▶ EXERCISE INSTRUCTIONS
Return each line of the records below in which the string "Oxford" turns up.
-- MATERIALS PROVIDED follows --
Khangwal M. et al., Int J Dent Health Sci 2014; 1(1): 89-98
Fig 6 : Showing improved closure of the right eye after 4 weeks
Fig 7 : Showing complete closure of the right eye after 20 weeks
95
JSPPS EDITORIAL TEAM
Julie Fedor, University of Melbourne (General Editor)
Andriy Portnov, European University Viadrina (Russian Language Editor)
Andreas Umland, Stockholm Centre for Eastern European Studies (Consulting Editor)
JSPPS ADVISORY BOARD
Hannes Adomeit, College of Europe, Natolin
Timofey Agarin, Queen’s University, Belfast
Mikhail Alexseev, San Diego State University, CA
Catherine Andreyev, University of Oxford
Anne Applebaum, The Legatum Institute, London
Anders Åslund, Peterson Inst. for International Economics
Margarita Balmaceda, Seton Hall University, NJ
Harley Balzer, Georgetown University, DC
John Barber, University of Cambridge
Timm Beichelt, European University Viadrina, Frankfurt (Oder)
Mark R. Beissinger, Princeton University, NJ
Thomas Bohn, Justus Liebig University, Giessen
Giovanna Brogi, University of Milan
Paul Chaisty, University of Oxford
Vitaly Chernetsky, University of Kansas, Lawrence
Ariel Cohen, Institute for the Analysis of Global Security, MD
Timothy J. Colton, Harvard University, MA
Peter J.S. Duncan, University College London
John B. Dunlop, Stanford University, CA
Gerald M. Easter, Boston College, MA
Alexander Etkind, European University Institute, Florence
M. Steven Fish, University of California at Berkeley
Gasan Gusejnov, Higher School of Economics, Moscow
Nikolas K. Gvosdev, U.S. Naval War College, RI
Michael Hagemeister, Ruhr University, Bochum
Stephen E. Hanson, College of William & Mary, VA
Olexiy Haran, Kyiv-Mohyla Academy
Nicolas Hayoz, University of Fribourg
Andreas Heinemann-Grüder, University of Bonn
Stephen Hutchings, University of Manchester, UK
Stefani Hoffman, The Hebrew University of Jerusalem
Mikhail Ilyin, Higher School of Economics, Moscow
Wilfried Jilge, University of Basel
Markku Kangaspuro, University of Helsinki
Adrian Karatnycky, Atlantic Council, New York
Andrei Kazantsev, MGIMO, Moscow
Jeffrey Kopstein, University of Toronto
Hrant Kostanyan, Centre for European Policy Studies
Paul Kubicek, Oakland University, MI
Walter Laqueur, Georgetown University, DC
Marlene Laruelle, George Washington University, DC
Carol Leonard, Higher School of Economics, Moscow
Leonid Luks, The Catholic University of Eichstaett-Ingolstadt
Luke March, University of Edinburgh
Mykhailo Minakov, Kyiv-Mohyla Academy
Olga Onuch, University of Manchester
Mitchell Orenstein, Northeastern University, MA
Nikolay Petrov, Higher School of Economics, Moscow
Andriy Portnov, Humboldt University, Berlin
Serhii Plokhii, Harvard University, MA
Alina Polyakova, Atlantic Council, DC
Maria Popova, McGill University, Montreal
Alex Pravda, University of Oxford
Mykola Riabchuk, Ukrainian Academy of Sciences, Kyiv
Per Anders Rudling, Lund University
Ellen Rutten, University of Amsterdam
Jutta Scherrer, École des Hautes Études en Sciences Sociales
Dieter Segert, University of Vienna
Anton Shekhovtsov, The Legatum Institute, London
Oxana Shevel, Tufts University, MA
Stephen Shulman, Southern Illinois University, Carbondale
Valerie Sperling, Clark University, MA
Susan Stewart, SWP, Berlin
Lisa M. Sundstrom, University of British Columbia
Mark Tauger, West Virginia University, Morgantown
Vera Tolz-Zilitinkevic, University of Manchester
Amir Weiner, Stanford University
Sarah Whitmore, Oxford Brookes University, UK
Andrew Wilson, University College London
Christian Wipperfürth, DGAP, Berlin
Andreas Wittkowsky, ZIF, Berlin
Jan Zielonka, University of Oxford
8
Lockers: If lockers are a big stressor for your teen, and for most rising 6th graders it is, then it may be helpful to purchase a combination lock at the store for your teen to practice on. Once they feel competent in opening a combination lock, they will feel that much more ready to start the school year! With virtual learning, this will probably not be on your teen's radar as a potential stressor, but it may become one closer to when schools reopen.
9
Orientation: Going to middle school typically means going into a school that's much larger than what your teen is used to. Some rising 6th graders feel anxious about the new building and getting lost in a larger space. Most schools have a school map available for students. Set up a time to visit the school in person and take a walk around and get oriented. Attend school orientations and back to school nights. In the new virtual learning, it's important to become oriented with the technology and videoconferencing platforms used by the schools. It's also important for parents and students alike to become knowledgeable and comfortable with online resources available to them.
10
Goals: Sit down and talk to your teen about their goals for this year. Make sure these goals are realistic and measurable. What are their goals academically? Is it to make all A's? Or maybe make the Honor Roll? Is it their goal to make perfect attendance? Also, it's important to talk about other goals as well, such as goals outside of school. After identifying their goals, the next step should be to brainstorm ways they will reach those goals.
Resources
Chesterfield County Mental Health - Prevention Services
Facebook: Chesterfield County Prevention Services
-- MATERIALS PROVIDED concluded --
▶ SOLUTION TO THE PROBLEM
Catherine Andreyev, University of Oxford
Paul Chaisty, University of Oxford
Alex Pravda, University of Oxford
Sarah Whitmore, Oxford Brookes University, UK
Jan Zielonka, University of Oxford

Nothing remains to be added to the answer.